Another interviewee, a 17-year-old who has been arrested on sodomy charges three times, said he was subjected to an anal examination and forced to undergo conversion therapy at a juvenile detention center.
Tunisia director at HRW, Amna Guellali, condemned such practices, saying:
"The Tunisian authorities have no business meddling in people’s private sexual practices, brutalizing and humiliating them under the guise of enforcing discriminatory laws."

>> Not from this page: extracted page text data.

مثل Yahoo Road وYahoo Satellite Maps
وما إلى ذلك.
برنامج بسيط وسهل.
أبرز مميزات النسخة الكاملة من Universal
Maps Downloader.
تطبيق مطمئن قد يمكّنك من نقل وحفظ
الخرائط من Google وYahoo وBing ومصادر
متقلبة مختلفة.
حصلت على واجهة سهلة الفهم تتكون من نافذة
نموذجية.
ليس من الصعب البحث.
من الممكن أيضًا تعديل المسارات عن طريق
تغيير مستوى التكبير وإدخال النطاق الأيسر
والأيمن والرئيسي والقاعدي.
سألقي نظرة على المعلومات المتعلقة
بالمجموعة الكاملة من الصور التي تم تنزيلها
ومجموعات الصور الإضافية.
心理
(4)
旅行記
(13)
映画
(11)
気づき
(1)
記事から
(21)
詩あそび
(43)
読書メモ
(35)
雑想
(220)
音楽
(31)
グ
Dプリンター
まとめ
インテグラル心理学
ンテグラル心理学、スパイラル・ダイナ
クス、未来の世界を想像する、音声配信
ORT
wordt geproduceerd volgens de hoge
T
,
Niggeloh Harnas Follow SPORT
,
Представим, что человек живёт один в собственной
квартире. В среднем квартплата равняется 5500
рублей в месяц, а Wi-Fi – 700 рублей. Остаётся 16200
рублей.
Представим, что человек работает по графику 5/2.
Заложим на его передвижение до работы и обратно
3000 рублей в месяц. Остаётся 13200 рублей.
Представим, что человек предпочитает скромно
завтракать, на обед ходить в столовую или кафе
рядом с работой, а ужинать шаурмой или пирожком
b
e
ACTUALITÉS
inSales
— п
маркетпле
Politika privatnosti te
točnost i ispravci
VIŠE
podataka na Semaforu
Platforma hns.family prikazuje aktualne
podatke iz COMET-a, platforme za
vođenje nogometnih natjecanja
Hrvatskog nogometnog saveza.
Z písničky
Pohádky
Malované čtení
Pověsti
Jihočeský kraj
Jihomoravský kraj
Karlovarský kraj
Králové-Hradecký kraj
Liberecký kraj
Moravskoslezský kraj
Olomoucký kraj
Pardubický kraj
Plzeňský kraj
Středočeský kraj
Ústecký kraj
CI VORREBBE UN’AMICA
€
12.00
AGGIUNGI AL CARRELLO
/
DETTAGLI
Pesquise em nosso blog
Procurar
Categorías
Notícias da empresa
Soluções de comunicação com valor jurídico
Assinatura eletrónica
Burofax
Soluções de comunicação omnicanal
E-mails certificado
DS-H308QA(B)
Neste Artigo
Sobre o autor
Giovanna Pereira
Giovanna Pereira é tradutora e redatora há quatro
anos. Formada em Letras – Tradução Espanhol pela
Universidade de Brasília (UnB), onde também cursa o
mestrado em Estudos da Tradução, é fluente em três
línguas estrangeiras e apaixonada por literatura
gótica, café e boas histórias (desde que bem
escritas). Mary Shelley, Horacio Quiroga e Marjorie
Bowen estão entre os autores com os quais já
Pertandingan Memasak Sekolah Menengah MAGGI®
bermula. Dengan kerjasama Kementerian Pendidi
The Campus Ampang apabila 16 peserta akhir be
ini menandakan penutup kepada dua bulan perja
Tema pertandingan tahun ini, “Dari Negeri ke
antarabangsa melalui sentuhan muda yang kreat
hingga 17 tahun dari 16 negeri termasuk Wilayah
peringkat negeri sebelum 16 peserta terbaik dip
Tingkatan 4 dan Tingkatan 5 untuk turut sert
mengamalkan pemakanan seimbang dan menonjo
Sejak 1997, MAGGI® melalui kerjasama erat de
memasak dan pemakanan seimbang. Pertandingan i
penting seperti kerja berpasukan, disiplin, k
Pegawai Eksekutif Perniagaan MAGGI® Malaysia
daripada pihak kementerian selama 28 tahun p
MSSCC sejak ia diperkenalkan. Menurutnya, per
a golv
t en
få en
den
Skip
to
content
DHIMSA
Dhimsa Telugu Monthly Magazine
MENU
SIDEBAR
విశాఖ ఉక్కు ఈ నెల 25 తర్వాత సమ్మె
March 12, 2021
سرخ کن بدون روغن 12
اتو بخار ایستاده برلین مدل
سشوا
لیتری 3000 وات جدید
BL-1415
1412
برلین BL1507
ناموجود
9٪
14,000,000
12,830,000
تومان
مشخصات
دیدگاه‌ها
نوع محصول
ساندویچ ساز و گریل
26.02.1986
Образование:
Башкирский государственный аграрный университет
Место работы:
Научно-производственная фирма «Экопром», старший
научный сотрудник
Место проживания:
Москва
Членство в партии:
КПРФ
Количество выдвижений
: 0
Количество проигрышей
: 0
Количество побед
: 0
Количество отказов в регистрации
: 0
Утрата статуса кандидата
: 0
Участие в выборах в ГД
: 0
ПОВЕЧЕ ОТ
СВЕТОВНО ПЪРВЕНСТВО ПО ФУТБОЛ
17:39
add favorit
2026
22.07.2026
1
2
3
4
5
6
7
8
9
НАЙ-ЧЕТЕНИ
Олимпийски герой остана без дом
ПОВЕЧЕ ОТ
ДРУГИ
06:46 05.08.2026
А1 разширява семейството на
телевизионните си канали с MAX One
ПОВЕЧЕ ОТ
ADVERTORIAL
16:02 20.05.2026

The organization has thus called upon the Tunisian parliament to repeal laws criminalizing same-sex activity. It also urged the Justice Ministry to take action against the ill-treatment of people arrested based on their gender identity or sexual orientation.
Last year, Tunisia formally accepted a United Nations Human Rights Council recommendation to end forced anal exams.
Human Rights Minister Mehdi Ben Gharbia reportedly said at the time that while judges would still be able to request suspected homosexuals to undergo the test, "that person has every right to refuse, without his refusal being held up as proof of homosexuality."
"This stance is not credible because trial courts can presume that a refusal to undergo the exam signals guilt," according to HRW.
Activists are paving the way for change
While the community continues to struggle in the country, activists have been working hard to raise awareness on queer rights and pave the way for change.
In January 2018, Tunisia launched its first-ever queer film festival titled Mawjoudin Queer Film Festival, which featured 12 short and medium-length films from both inside the country and across the Middle East and North Africa.
Last December, an LGBTQI+ radio station titled Radio Shams made international headlines after debuting in the country, creating a platform for the community's stories to be told.
Similarly, last November, Upon the Shadow, a documentary directed by Nada Mezni Hafaiedh, was screened at the Carthage Film Festival. The documentary tells the stories of the country's sexual minorities.